As well it should be. The latest figures show that Canada pays only 60 percent as much per person for health care as we do, and Britain a mere 40 percent. Plus they live longer than white Americans do. The main reason is that neither country wastes money on insurance companies. Government itself is the insurer, which means that every citizen is covered and there are phenomenal savings on overhead.


u u u


A parallel proposed scheme in this country is called "Medicare for Everyone." Contriving such a plan hardly requires dazzling insight, only dazzling courage.

Neither Jodi Rell, nor John DeStefano, nor Dan Malloy offered anything that simple, direct or effective in the gubernatorial campaign. They knew they'd get blistered by the medical-industrial complex if they did. Fortunes are riding on this.

Naturally, if either the United States or Connecticut did move to universal care, some one would have to pay for it, and Americans are more resistant to taxes than most. Luckily, we already enjoy a tradition of employers pitching in on health care, a tradition that they are now trying desperately to unload. Well, not so fast.

A new universal health-care system could work quite well if it were set up much like Social Security. The worker would pay a percentage of income and the boss would too. Every boss. Government would help fill the gap. So too would a new tariff on imported goods for which foreign producers had not contributed to the health care of their workers.

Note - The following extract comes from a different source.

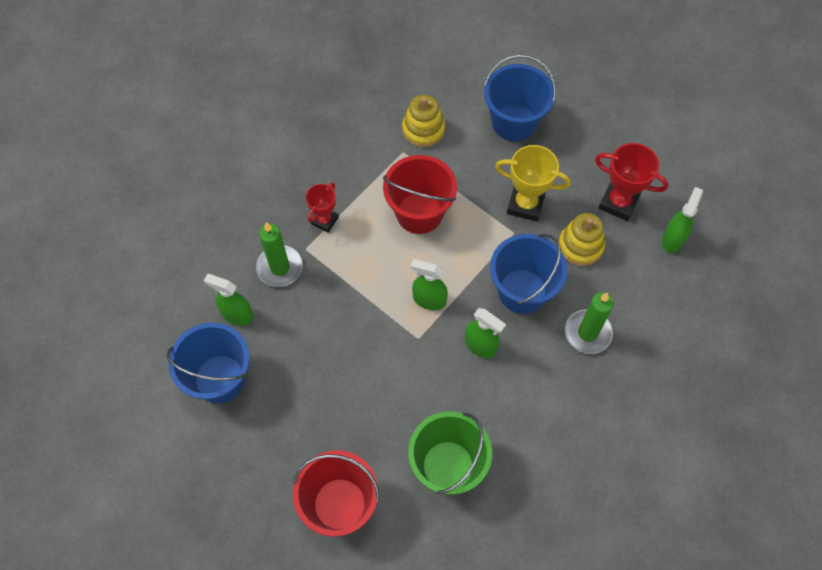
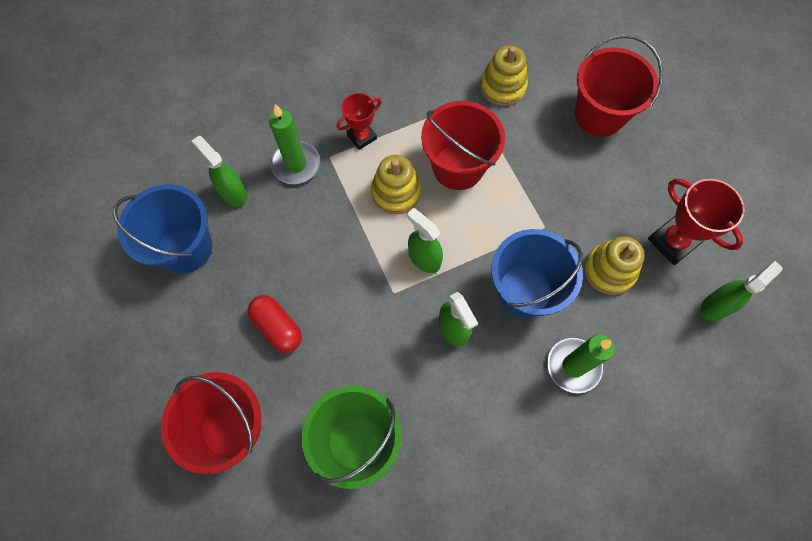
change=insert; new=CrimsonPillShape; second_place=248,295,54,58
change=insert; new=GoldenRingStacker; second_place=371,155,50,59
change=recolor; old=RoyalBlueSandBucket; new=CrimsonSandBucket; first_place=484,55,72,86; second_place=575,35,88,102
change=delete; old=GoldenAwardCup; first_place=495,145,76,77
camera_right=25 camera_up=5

And with no more wasteful HMOs to kick around, we could also stop swiping nurses from the rest of the world. Having cut bureaucracy in half, we wouldn't need them. And think of the savings just from closing United Health Group, an insurer whose CEO makes $80 million a year.


u u u


Our present trend of health care, unfortunately, is in just the opposite direction. It's the workers, not the HMOs, who are getting dumped, along with the poor.

And doctors, being human, mostly focus on serving those who can pay. Who wouldn't?

So the obvious solution is to make sure that everybody can pay, and that everybody with resources contributes. "Medicare for Everyone."

 


Columnist William A. Collins is a former state representative and a former mayor of Norwalk.